Victor Davis Hanson has also touched on this subject in a different way:
Neocons: Let the market adjudicate the border, when wages drop below a dollar an hour, they'll stop coming! Problem solved!
Sorry, but I didn't follow that. Who is abandoning liberty? What is the "everything else" to which "more markets" is the answer? And what doesn't lead to great outcomes?
Both political parties, but Team Blue in particular has had a 20 year hard on for centralized power in the executive agencies.
But the killer drugs and diseases enter. And the ignoranat masses with no knowledge of how our country works will only want more of the Biden handouts.
Problem exacerbated
"I’m glad that the Nobel Prize Committee continues to recognize non-socialist free market thinkers long after abandoning liberty in every other way."

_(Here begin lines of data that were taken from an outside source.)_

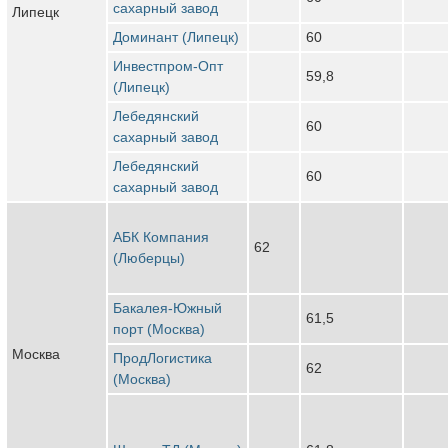
сахарный завод
Липецк
Доминант (Липецк)
60
Инвестпром-Опт
59,8
(Липецк)
Лебедянский
60
сахарный завод
Лебедянский
60
сахарный завод
АБК Компания
62
(Люберцы)
Бакалея-Южный
61,5
порт (Москва)
Москва
ПродЛогистика
62
(Москва)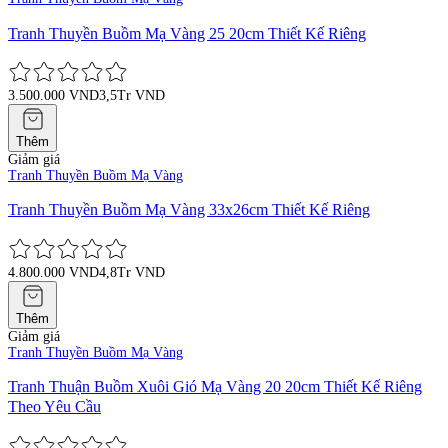
Tranh Thuyền Buồm Mạ Vàng 25 20cm Thiết Kế Riêng
3.500.000 VND
3,5Tr VND
Thêm
Giảm giá
Tranh Thuyền Buồm Mạ Vàng
Tranh Thuyền Buồm Mạ Vàng 33x26cm Thiết Kế Riêng
4.800.000 VND
4,8Tr VND
Thêm
Giảm giá
Tranh Thuyền Buồm Mạ Vàng
Tranh Thuận Buồm Xuôi Gió Mạ Vàng 20 20cm Thiết Kế Riêng
Theo Yêu Cầu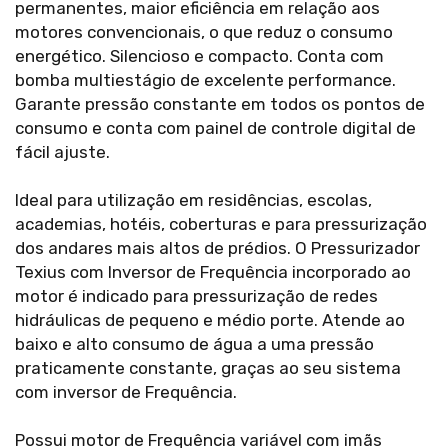
permanentes, maior eficiência em relação aos
motores convencionais, o que reduz o consumo
energético. Silencioso e compacto. Conta com
bomba multiestágio de excelente performance.
Garante pressão constante em todos os pontos de
consumo e conta com painel de controle digital de
fácil ajuste.
Ideal para utilização em residências, escolas,
academias, hotéis, coberturas e para pressurização
dos andares mais altos de prédios. O Pressurizador
Texius com Inversor de Frequência incorporado ao
motor é indicado para pressurização de redes
hidráulicas de pequeno e médio porte. Atende ao
baixo e alto consumo de água a uma pressão
praticamente constante, graças ao seu sistema
com inversor de Frequência.
Possui motor de Frequência variável com imãs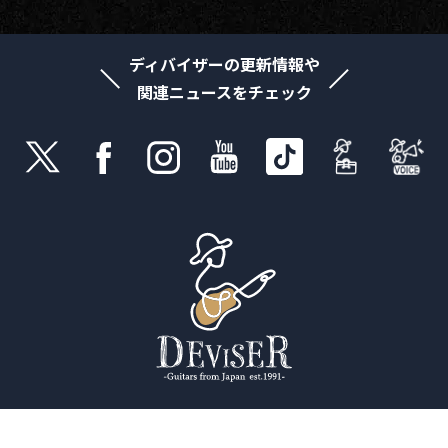
ディバイザーの更新情報や
関連ニュースをチェック
© 2021 Deviser Co Ltd. All Rights Reserved.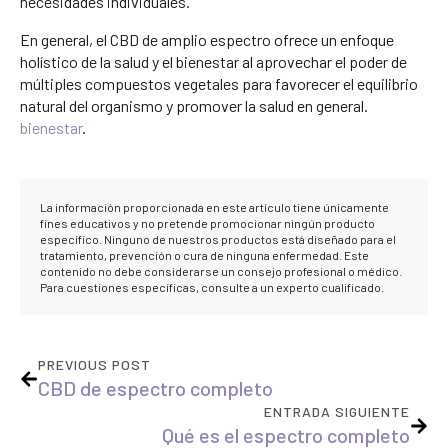
necesidades individuales.
En general, el CBD de amplio espectro ofrece un enfoque
holístico de la salud y el bienestar al aprovechar el poder de
múltiples compuestos vegetales para favorecer el equilibrio
natural del organismo y promover la salud en general.
bienestar
.
La información proporcionada en este artículo tiene únicamente
fines educativos y no pretende promocionar ningún producto
específico. Ninguno de nuestros productos está diseñado para el
tratamiento, prevención o cura de ninguna enfermedad. Este
contenido no debe considerarse un consejo profesional o médico.
Para cuestiones específicas, consulte a un experto cualificado.
PREVIOUS POST
CBD de espectro completo
ENTRADA SIGUIENTE
Qué es el espectro completo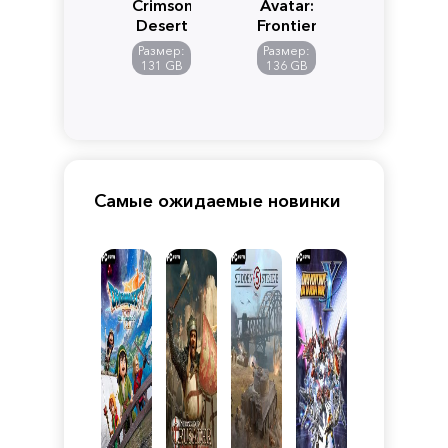
Crimson
Avatar:
Desert
Frontiers
of
Размер:
Размер:
Pandora
131 GB
136 GB
Самые ожидаемые новинки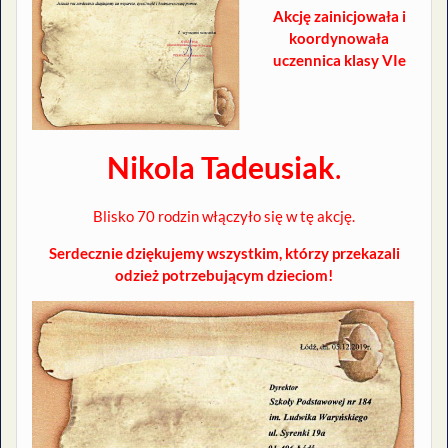
Akcję zainicjowała i
koordynowała
uczennica klasy VIe
Nikola Tadeusiak
.
Blisko 70 rodzin włączyło się w tę akcję.
Serdecznie dziękujemy wszystkim, którzy przekazali
odzież potrzebującym dzieciom!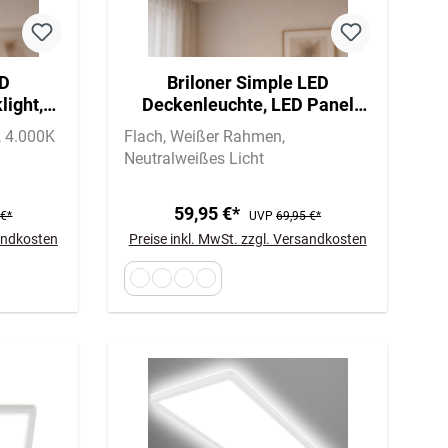
ED
Briloner Simple LED
light,
Deckenleuchte, LED Panel
9,3cm,
Flach, Eckig, 119,5x29,5 cm,
4.000K
Flach
Weißer Rahmen
Weiß
Neutralweißes Licht
59,95 €*
 €*
UVP
69,95 €*
sandkosten
Preise inkl. MwSt. zzgl. Versandkosten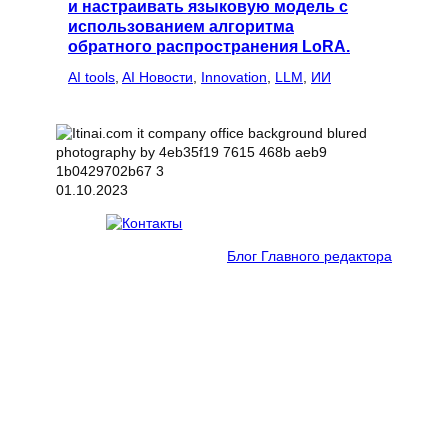
и настраивать языковую модель с
использованием алгоритма
обратного распространения LoRA.
AI tools
, 
AI Новости
, 
Innovation
, 
LLM
, 
ИИ
01.10.2023
Блог Главного редактора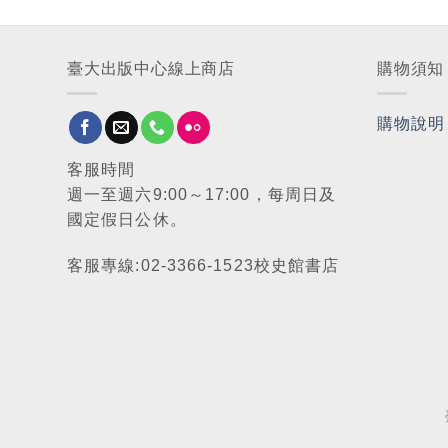
臺大出版中心線上商店
購物須知
購物說明
客服時間
週一至週六9:00～17:00，每周日及
國定假日公休。
客服專線:02-3366-1523校史館書店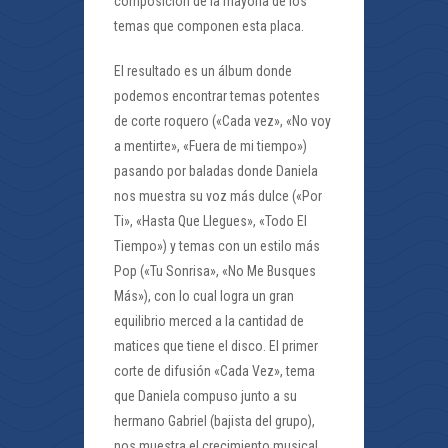
composición de la mayoría de los
temas que componen esta placa.
El resultado es un álbum donde
podemos encontrar temas potentes
de corte roquero («Cada vez», «No voy
a mentirte», «Fuera de mi tiempo»)
pasando por baladas donde Daniela
nos muestra su voz más dulce («Por
Ti», «Hasta Que Llegues», «Todo El
Tiempo») y temas con un estilo más
Pop («Tu Sonrisa», «No Me Busques
Más»), con lo cual logra un gran
equilibrio merced a la cantidad de
matices que tiene el disco. El primer
corte de difusión «Cada Vez», tema
que Daniela compuso junto a su
hermano Gabriel (bajista del grupo),
nos muestra el crecimiento musical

Let us note he won this at the same time Carter was winning his, 20 years ago.
"“Because nothing else ever has or ever will work better”"
The way I often put it is that Smith explains a fundamental framework of human cooperation. It is as cogent as Geometry, Calculous, Molecular Chemistry or numerous other sciences. It wasn't necessarily that he had all the answers- he described a system that is really good at adaptation and finding answers.
He won it back in 2002. They've changed, along with a bunch of other formerly respectable awards.
Nobel Prizes
Emmies
pulitzers
And a bunch more I'm sure.
Oscars now have an explicit race requirement for eligibility.
The Pulitzer Prize hasn't been respectable since 1932, when it was awarded to Walter Duranty for his assistance to the Soviet Union in covering up the Holodomor.